Task details - Without including any images, set down the records below exactly.

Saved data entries
########

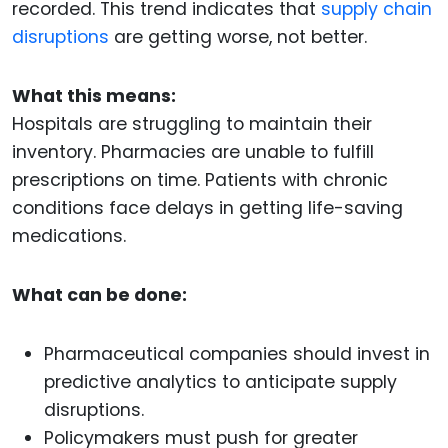
recorded. This trend indicates that
supply chain
disruptions
are getting worse, not better.
What this means:
Hospitals are struggling to maintain their
inventory. Pharmacies are unable to fulfill
prescriptions on time. Patients with chronic
conditions face delays in getting life-saving
medications.
What can be done:
Pharmaceutical companies should invest in
predictive analytics to anticipate supply
disruptions.
Policymakers must push for greater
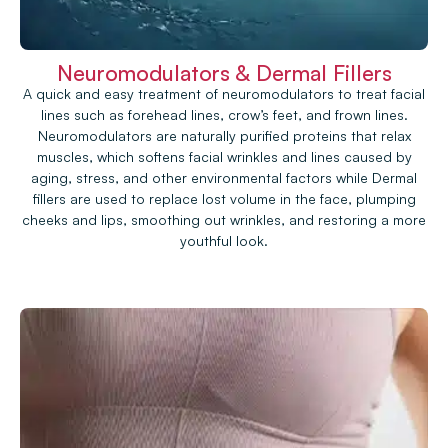
Neuromodulators & Dermal Fillers
A quick and easy treatment of neuromodulators to treat facial
lines such as forehead lines, crow’s feet, and frown lines.
Neuromodulators are naturally purified proteins that relax
muscles, which softens facial wrinkles and lines caused by
aging, stress, and other environmental factors while Dermal
fillers are used to replace lost volume in the face, plumping
cheeks and lips, smoothing out wrinkles, and restoring a more
youthful look.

########

Your response -
recorded. This trend indicates that
supply chain
disruptions
are getting worse, not better.
What this means:
Hospitals are struggling to maintain their
inventory. Pharmacies are unable to fulfill
prescriptions on time. Patients with chronic
conditions face delays in getting life-saving
medications.
What can be done:
Pharmaceutical companies should invest in
predictive analytics to anticipate supply
disruptions.
Policymakers must push for greater
Neuromodulators & Dermal Fillers
A quick and easy treatment of neuromodulators to treat facial
lines such as forehead lines, crow’s feet, and frown lines.
Neuromodulators are naturally purified proteins that relax
muscles, which softens facial wrinkles and lines caused by
aging, stress, and other environmental factors while Dermal
fillers are used to replace lost volume in the face, plumping
cheeks and lips, smoothing out wrinkles, and restoring a more
youthful look.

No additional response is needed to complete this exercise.